Using Node v0.2.0 I am trying to fetch an image from a server, convert it into a base64 string and then embed it on the page in an image tag. I have the following code:
The problem is encoding and storing binary data in javascript strings. There's a pretty good section on this under Buffers at http://nodejs.org/api.html.
Unfortunately, the easiest way to fix this involved changing the request npm. I had to add response.setEncoding('binary');
on line 66 just below var buffer;
in /path/to/lib/node/.npm/request/active/package/lib/main.js. This will work fine for this request but not others. You might want to hack it so that this is only set based on some other passed option.
I then changed var buf = new Buffer(body)
to var buf = new Buffer(body, 'binary');
. After this, everything worked fine.
Another way to do this, if you really didn't want to touch the request npm, would be to pass in an object that implements Writable Stream in the responseBodyStream argument to request. This object would then store the streamed data from the response in it's own buffer. Maybe there is a library that does this already... i'm not sure.

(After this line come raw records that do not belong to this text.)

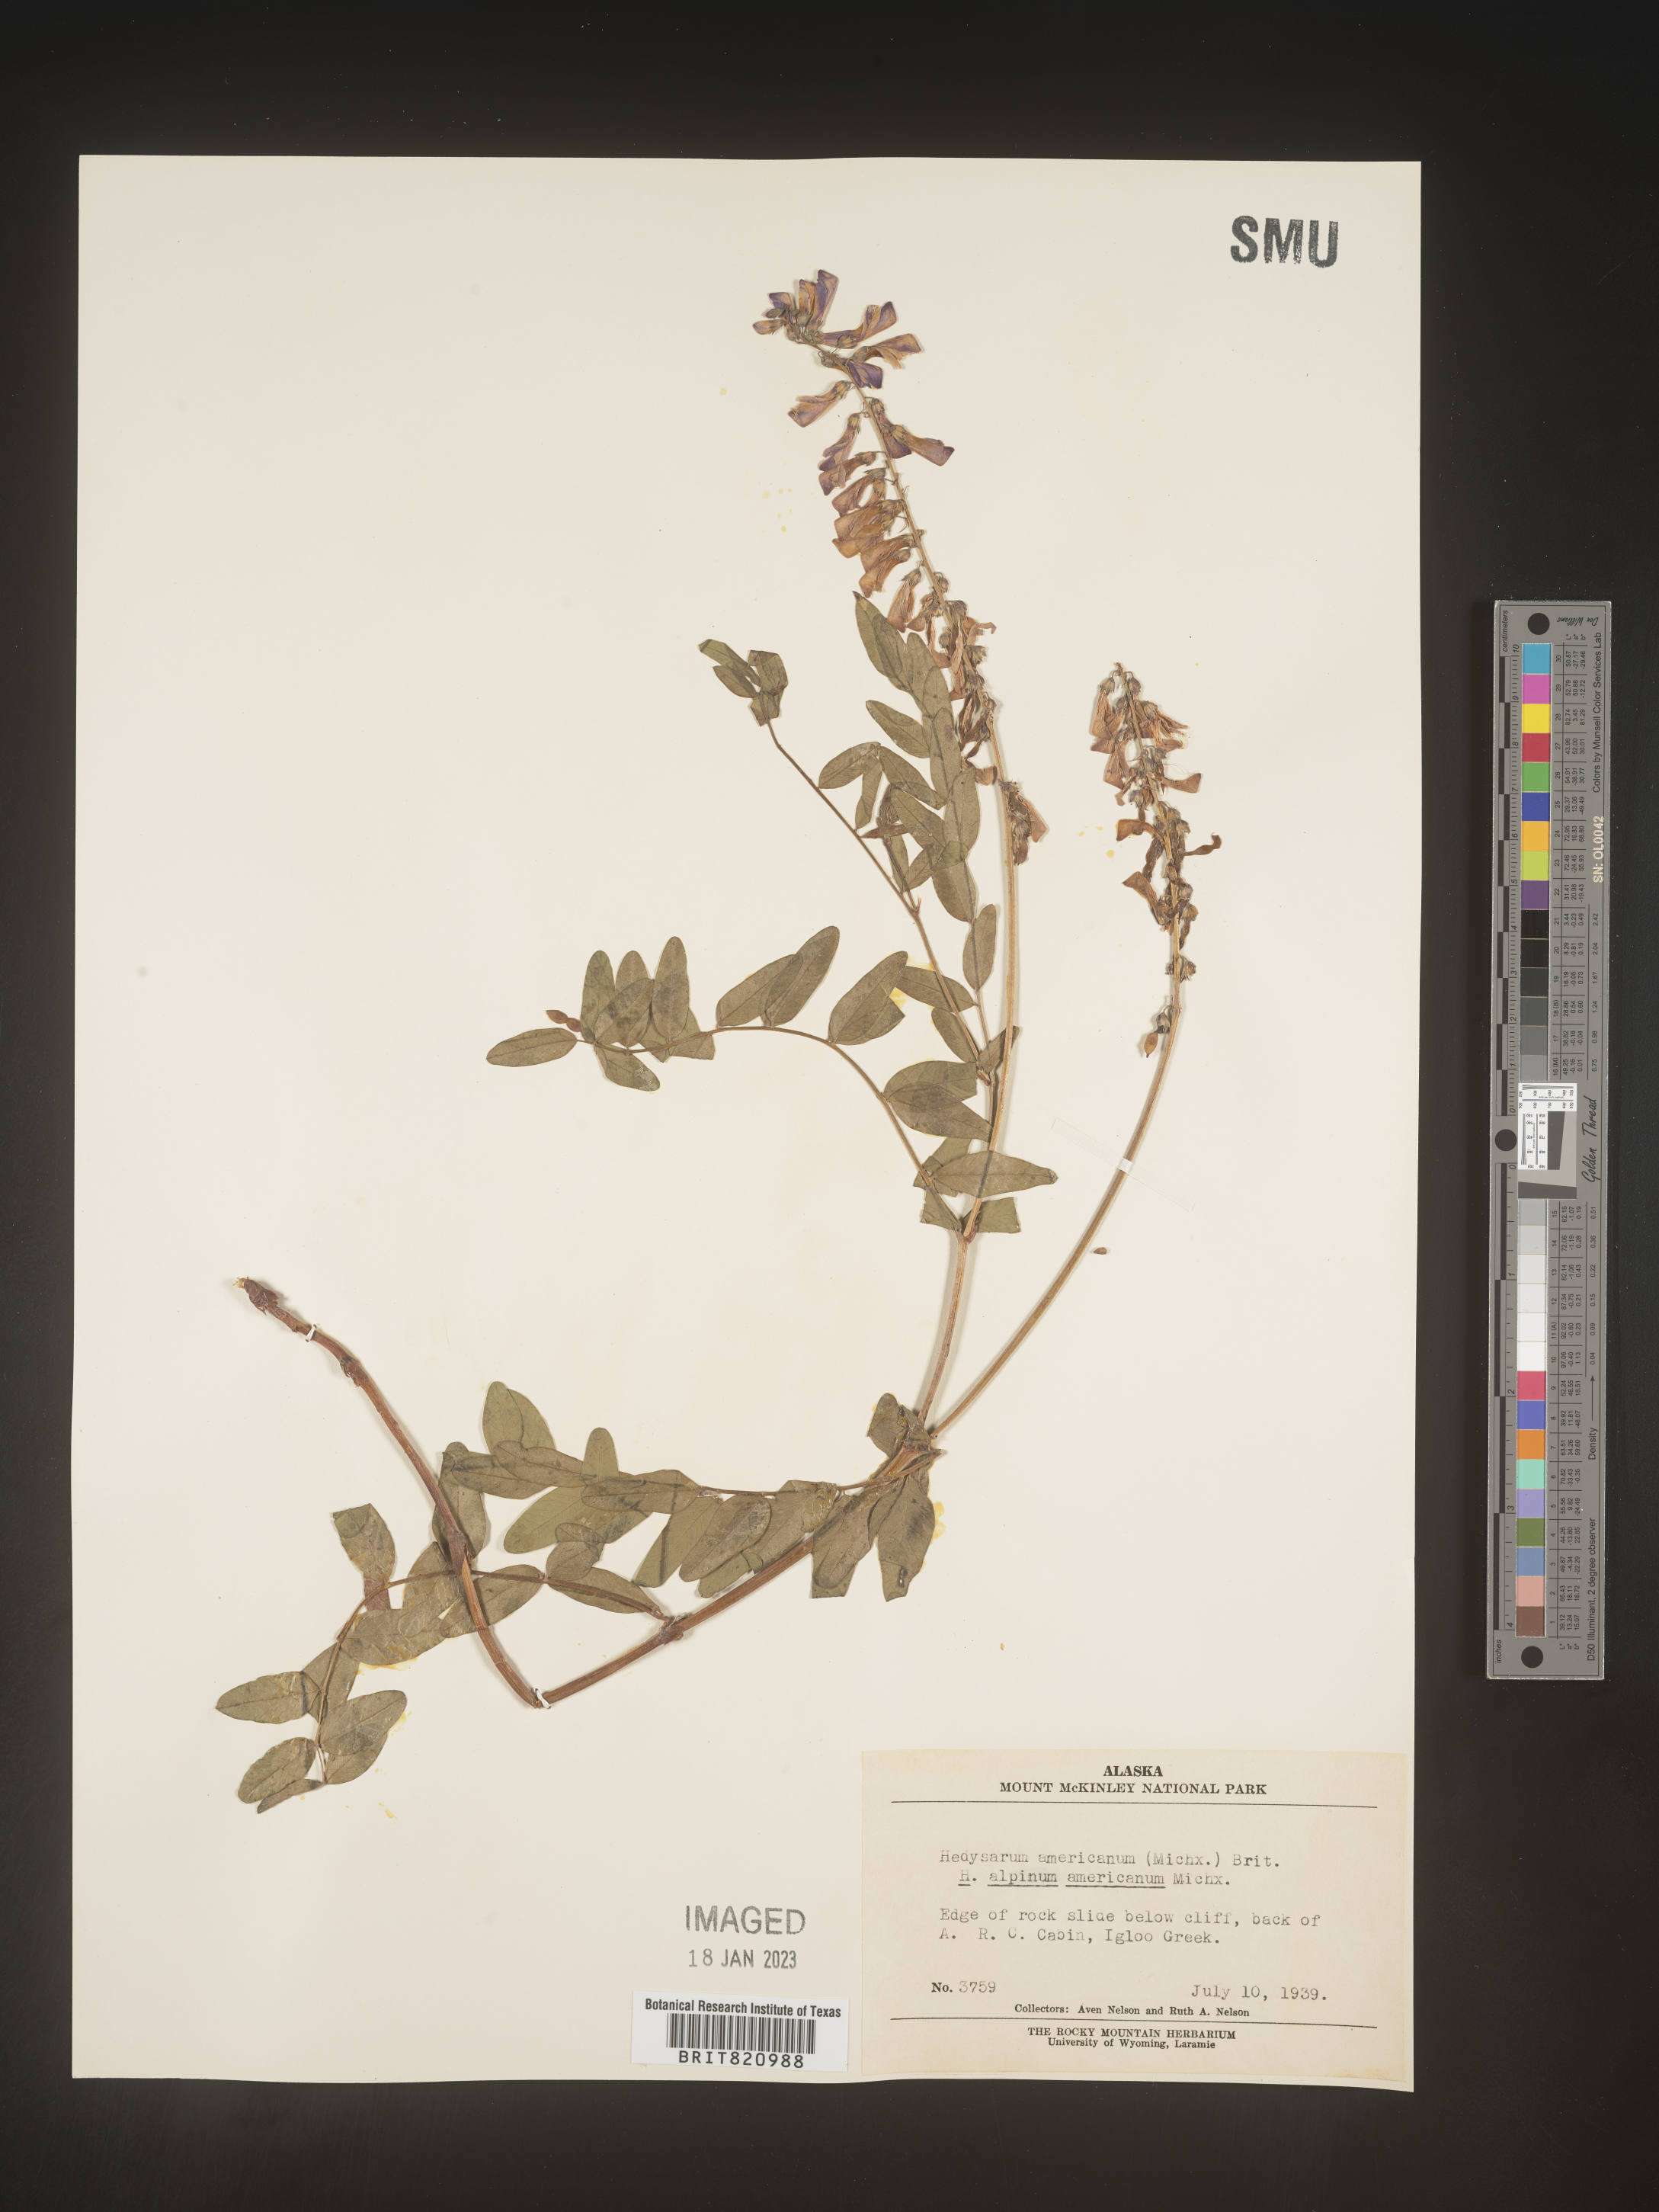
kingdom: Plantae
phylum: Tracheophyta
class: Magnoliopsida
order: Fabales
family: Fabaceae
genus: Hedysarum
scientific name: Hedysarum alpinum
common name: Alpine sweet-vetch
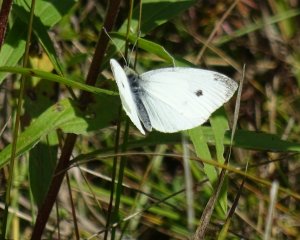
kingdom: Animalia
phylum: Arthropoda
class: Insecta
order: Lepidoptera
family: Pieridae
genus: Pieris
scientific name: Pieris rapae
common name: Cabbage White
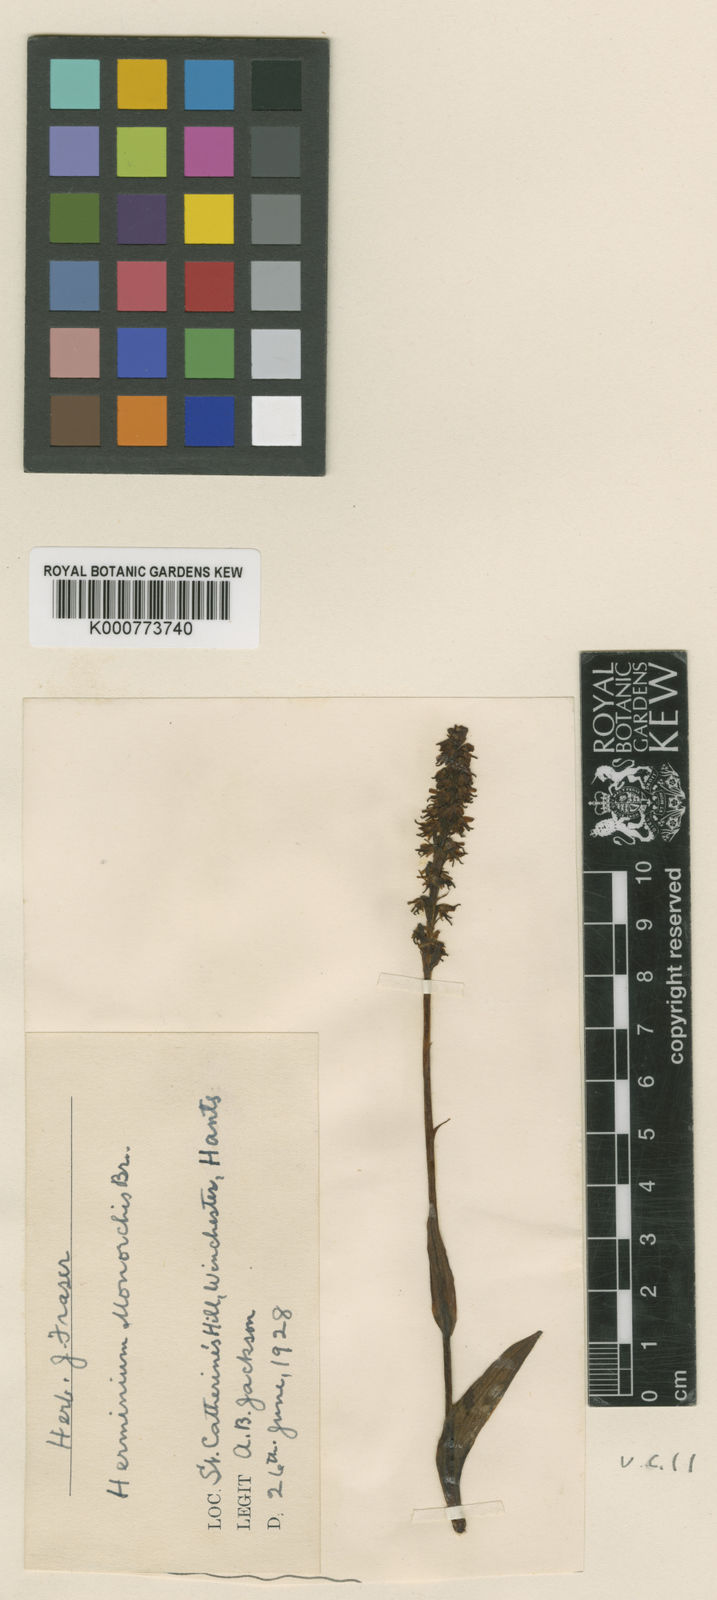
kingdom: Plantae
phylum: Tracheophyta
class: Liliopsida
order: Asparagales
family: Orchidaceae
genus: Herminium
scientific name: Herminium monorchis
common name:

I'm going to leave it here for now, but feel free to comment if you want me to clarify anything.
EDIT
Check out comments. New solution at http://gist.github.com/583836
This works for me using request:
const url = 'http://host/image.png';
request.get({url : url, encoding: null}, (err, res, body) => {
if (!err) {
const type = res.headers["content-type"];
const prefix = "data:" + type + ";base64,";
const base64 = body.toString('base64');
const dataUri = prefix + base64;
}
});
No need for any intermediate buffers. The key is to set encoding to null.
The following code (available at https://gist.github.com/804225)
var URL = require('url'),
sURL = 'http://nodejs.org/logo.png',
oURL = URL.parse(sURL),
http = require('http'),
client = http.createClient(80, oURL.hostname),
request = client.request('GET', oURL.pathname, {'host': oURL.hostname})
;
request.end();
request.on('response', function (response)
{
var type = response.headers["content-type"],
prefix = "data:" + type + ";base64,",
body = "";
response.setEncoding('binary');
response.on('end', function () {
var base64 = new Buffer(body, 'binary').toString('base64'),
data = prefix + base64;
console.log(data);
});
response.on('data', function (chunk) {
if (response.statusCode == 200) body += chunk;
});
});
should also produce a data URI without requiring any external modules.